Difference or use of 'pulldata' and 'instance'

Devendra_Patankar · September 22, 2023, 6:45am

Please help me to understand the difference or use of 'pulldata' and 'instance' in the ODK XLS form.

LN · September 22, 2023, 10:12pm

That's a good question and I'm sorry that there is this messy double way to access CSV data.

pulldata(instance_id, desired_column, query_column, query)

is equivalent to

instance(instance_id)/root/item[query_column=query]/desired_element

The instance expression is native to the way that ODK forms are defined. In addition to querying CSVs, instance expressions can be used to get values from choice lists in the form, from attached XML, or from GeoJSON.

In the instance expression, the part in square brackets is a filter expression. The expression there will be evaluated against every row in your CSV (or feature in your GeoJSON, etc). If the expression evaluates to true, that row will be part of the result. This is more general than what pulldata enables. It's also exactly the same functionality that choice filter uses.
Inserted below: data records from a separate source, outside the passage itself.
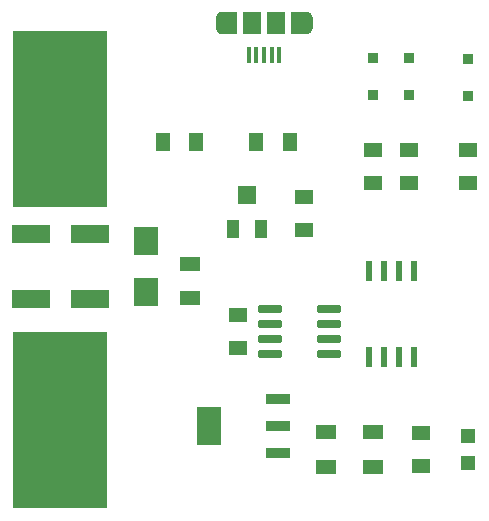
<source format=gtp>
G04*
G04 #@! TF.GenerationSoftware,Altium Limited,Altium Designer,21.0.9 (235)*
G04*
G04 Layer_Color=8421504*
%FSLAX25Y25*%
%MOIN*%
G70*
G04*
G04 #@! TF.SameCoordinates,00BE4CDB-2B82-4C1F-9587-948FEC39E08D*
G04*
G04*
G04 #@! TF.FilePolarity,Positive*
G04*
G01*
G75*
%ADD15C,0.01968*%
%ADD16R,0.01575X0.05315*%
%ADD17R,0.05906X0.07480*%
%ADD18R,0.04724X0.06496*%
G04:AMPARAMS|DCode=19|XSize=67.32mil|YSize=22.84mil|CornerRadius=2.85mil|HoleSize=0mil|Usage=FLASHONLY|Rotation=270.000|XOffset=0mil|YOffset=0mil|HoleType=Round|Shape=RoundedRectangle|*
%AMROUNDEDRECTD19*
21,1,0.06732,0.01713,0,0,270.0*
21,1,0.06161,0.02284,0,0,270.0*
1,1,0.00571,-0.00856,-0.03081*
1,1,0.00571,-0.00856,0.03081*
1,1,0.00571,0.00856,0.03081*
1,1,0.00571,0.00856,-0.03081*
%
%ADD19ROUNDEDRECTD19*%
%ADD20R,0.08465X0.03740*%
%ADD21R,0.08465X0.12795*%
G04:AMPARAMS|DCode=22|XSize=77.56mil|YSize=23.62mil|CornerRadius=2.95mil|HoleSize=0mil|Usage=FLASHONLY|Rotation=180.000|XOffset=0mil|YOffset=0mil|HoleType=Round|Shape=RoundedRectangle|*
%AMROUNDEDRECTD22*
21,1,0.07756,0.01772,0,0,180.0*
21,1,0.07165,0.02362,0,0,180.0*
1,1,0.00591,-0.03583,0.00886*
1,1,0.00591,0.03583,0.00886*
1,1,0.00591,0.03583,-0.00886*
1,1,0.00591,-0.03583,-0.00886*
%
%ADD22ROUNDEDRECTD22*%
%ADD23R,0.05118X0.04528*%
%ADD24R,0.12795X0.06496*%
%ADD25R,0.31496X0.59055*%
%ADD26R,0.06496X0.04724*%
%ADD27R,0.07087X0.05118*%
%ADD28R,0.04331X0.06299*%
%ADD29R,0.06299X0.06299*%
%ADD30R,0.08465X0.09646*%
%ADD31R,0.03740X0.03543*%
G36*
X197441Y390354D02*
X195473D01*
X195472Y393898D01*
X197441D01*
Y390354D01*
D02*
G37*
G36*
X202559Y388386D02*
X197441D01*
Y395866D01*
X202559D01*
Y388386D01*
D02*
G37*
G36*
X225787D02*
X220669D01*
Y395866D01*
X225787D01*
Y388386D01*
D02*
G37*
G36*
X227756Y390354D02*
X225787D01*
Y393898D01*
X227756D01*
X227756Y390354D01*
D02*
G37*
D15*
X197835Y389452D02*
X198425Y390354D01*
X197835Y391256D02*
X196902Y391178D01*
X196457Y390354D01*
X196902Y389531D01*
X197835Y389452D01*
X198425Y390354D02*
X197835Y391256D01*
X226772Y393898D02*
X226279Y394750D01*
X225295D01*
X224803Y393898D01*
X225295Y393045D01*
X226279D01*
X226772Y393898D01*
Y390354D02*
X226279Y391207D01*
X225295D01*
X224803Y390354D01*
X225295Y389502D01*
X226279D01*
X226772Y390354D01*
X198425Y393898D02*
X197933Y394750D01*
X196949D01*
X196457Y393898D01*
X196949Y393045D01*
X197933D01*
X198425Y393898D01*
D16*
X216732Y381496D02*
D03*
X214173D02*
D03*
X211614D02*
D03*
X209055D02*
D03*
X206496D02*
D03*
D17*
X215551Y392126D02*
D03*
X207677D02*
D03*
D18*
X177953Y352362D02*
D03*
X188976D02*
D03*
X220079D02*
D03*
X209055D02*
D03*
D19*
X261437Y309567D02*
D03*
X256437D02*
D03*
X251437D02*
D03*
X246437D02*
D03*
Y280984D02*
D03*
X251437D02*
D03*
X256437D02*
D03*
X261437D02*
D03*
D20*
X216142Y248819D02*
D03*
Y257874D02*
D03*
Y266929D02*
D03*
D21*
X193307Y257874D02*
D03*
D22*
X213701Y281870D02*
D03*
Y286870D02*
D03*
Y291870D02*
D03*
Y296870D02*
D03*
X233150D02*
D03*
Y291870D02*
D03*
Y286870D02*
D03*
Y281870D02*
D03*
D23*
X279528Y245571D02*
D03*
Y254429D02*
D03*
D24*
X153544Y300098D02*
D03*
Y321949D02*
D03*
X133859Y300098D02*
D03*
Y321949D02*
D03*
D25*
X143701Y360236D02*
D03*
Y259842D02*
D03*
D26*
X202756Y283858D02*
D03*
Y294882D02*
D03*
X224803Y334252D02*
D03*
Y323228D02*
D03*
X279528Y338976D02*
D03*
Y350000D02*
D03*
X259842Y338976D02*
D03*
Y350000D02*
D03*
X248031Y338976D02*
D03*
Y350000D02*
D03*
X263779Y244488D02*
D03*
Y255512D02*
D03*
D27*
X187008Y300394D02*
D03*
Y311811D02*
D03*
X248031Y244291D02*
D03*
Y255709D02*
D03*
X232283D02*
D03*
Y244291D02*
D03*
D28*
X210433Y323425D02*
D03*
X201378D02*
D03*
D29*
X205906Y334842D02*
D03*
D30*
X172244Y319488D02*
D03*
Y302559D02*
D03*
D31*
X259842Y380512D02*
D03*
Y368110D02*
D03*
X279528Y380217D02*
D03*
Y367815D02*
D03*
X248031Y380512D02*
D03*
Y368110D02*
D03*
M02*

</source>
pulldata was introduced for two reasons as far as I know: to make the expression friendlier, and to provide a targeted way to get higher performance. In Enketo, pulldata is an alias for a instance expression so there's no performance difference. In Collect, pulldata uses a database whereas instance uses an in-memory cache. For lists with many tens of thousands of rows, pulldata is faster in Collect. The intent is to eliminate this performance difference within the next year.